PROBLEM TO WORK ON >> Keep the pictures out of the copy and print all the entries below exactly.

DATA EXCERPTS >>
^^^^

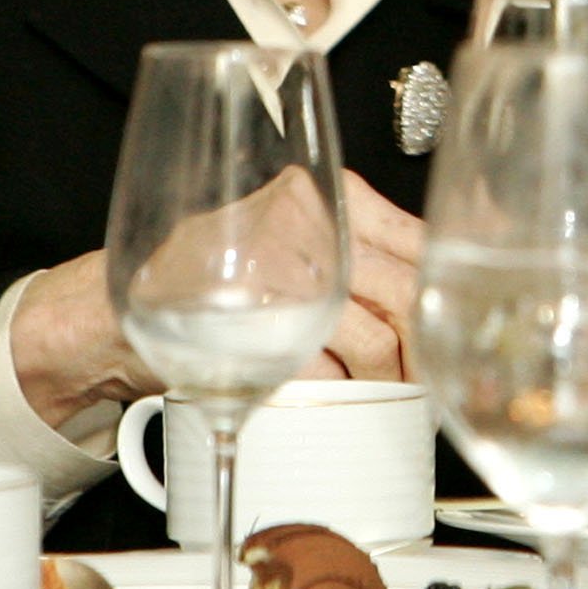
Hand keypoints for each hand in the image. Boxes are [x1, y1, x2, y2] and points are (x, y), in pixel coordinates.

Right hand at [11, 174, 422, 432]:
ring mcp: (281, 268)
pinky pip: (326, 367)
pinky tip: (331, 394)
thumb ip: (365, 254)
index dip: (455, 291)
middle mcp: (310, 219)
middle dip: (429, 346)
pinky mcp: (255, 320)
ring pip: (377, 334)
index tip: (471, 324)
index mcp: (330, 193)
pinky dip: (338, 393)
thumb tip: (444, 290)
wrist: (116, 309)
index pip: (424, 238)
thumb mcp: (300, 245)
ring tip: (382, 392)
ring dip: (389, 378)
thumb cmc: (216, 280)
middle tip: (429, 373)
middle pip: (411, 289)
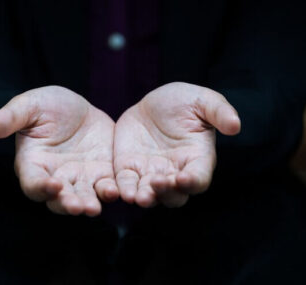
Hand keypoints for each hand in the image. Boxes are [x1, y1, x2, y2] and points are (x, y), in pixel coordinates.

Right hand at [0, 86, 117, 215]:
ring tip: (95, 207)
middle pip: (59, 199)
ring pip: (84, 198)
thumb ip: (11, 117)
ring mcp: (80, 178)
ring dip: (89, 204)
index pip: (33, 183)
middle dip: (68, 204)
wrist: (77, 107)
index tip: (53, 185)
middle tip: (78, 206)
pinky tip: (118, 192)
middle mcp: (56, 177)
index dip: (41, 187)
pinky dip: (111, 192)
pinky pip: (106, 187)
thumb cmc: (46, 106)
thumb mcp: (29, 105)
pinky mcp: (101, 174)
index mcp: (34, 164)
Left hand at [114, 82, 240, 207]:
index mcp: (197, 158)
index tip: (183, 178)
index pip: (199, 178)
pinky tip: (122, 191)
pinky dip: (125, 189)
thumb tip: (236, 126)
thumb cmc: (184, 102)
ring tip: (138, 196)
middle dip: (166, 193)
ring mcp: (152, 173)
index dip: (193, 181)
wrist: (153, 102)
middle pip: (175, 194)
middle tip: (157, 184)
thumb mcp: (203, 100)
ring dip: (145, 198)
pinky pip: (128, 184)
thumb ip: (219, 112)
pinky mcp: (130, 169)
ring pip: (151, 195)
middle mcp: (175, 172)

^^^^

TASK ANSWER >>
Hand keypoints for each hand in the image. Boxes are [x1, y1, x2, y2] and points are (x, y), in pixel coordinates.

Right hand at [11, 174, 422, 432]:
ring mcp: (281, 268)
pinky pip: (326, 367)
pinky tip: (331, 394)
thumb ip: (365, 254)
index dip: (455, 291)
middle mcp: (310, 219)
middle dip: (429, 346)
pinky mcp: (255, 320)
ring pip: (377, 334)
index tip: (471, 324)
index mcp: (330, 193)
pinky dip: (338, 393)
thumb tip: (444, 290)
wrist: (116, 309)
index pip: (424, 238)
thumb mcp: (300, 245)
ring tip: (382, 392)
ring dip: (389, 378)
thumb cmc: (216, 280)
middle tip: (429, 373)
middle pip: (411, 289)
Hand keypoints for each hand in the image. Boxes are [x1, y1, x2, y2] and points are (x, y), in pixel coordinates.

Right hand at [0, 86, 117, 215]:
ring tip: (95, 207)
middle pip: (59, 199)
ring pip: (84, 198)
thumb ip: (11, 117)
ring mcp: (80, 178)
ring dip: (89, 204)
index pip: (33, 183)
middle dip: (68, 204)
wrist: (77, 107)
index tip: (53, 185)
middle tip: (78, 206)
pinky tip: (118, 192)
middle mcp: (56, 177)
index dip: (41, 187)
pinky dip: (111, 192)
pinky pip: (106, 187)
thumb cmc: (46, 106)
thumb mcp: (29, 105)
pinky mcp: (101, 174)
index mcp: (34, 164)
Left hand at [114, 82, 240, 207]:
index mcp: (197, 158)
index tip: (183, 178)
index pip: (199, 178)
pinky tip: (122, 191)
pinky dip: (125, 189)
thumb tip: (236, 126)
thumb cmc: (184, 102)
ring tip: (138, 196)
middle dip: (166, 193)
ring mcp: (152, 173)
index dip: (193, 181)
wrist: (153, 102)
middle pip: (175, 194)
middle tip: (157, 184)
thumb mcp: (203, 100)
ring dip: (145, 198)
pinky pip: (128, 184)
thumb ip: (219, 112)
pinky mcp: (130, 169)
ring pip: (151, 195)
middle mcp: (175, 172)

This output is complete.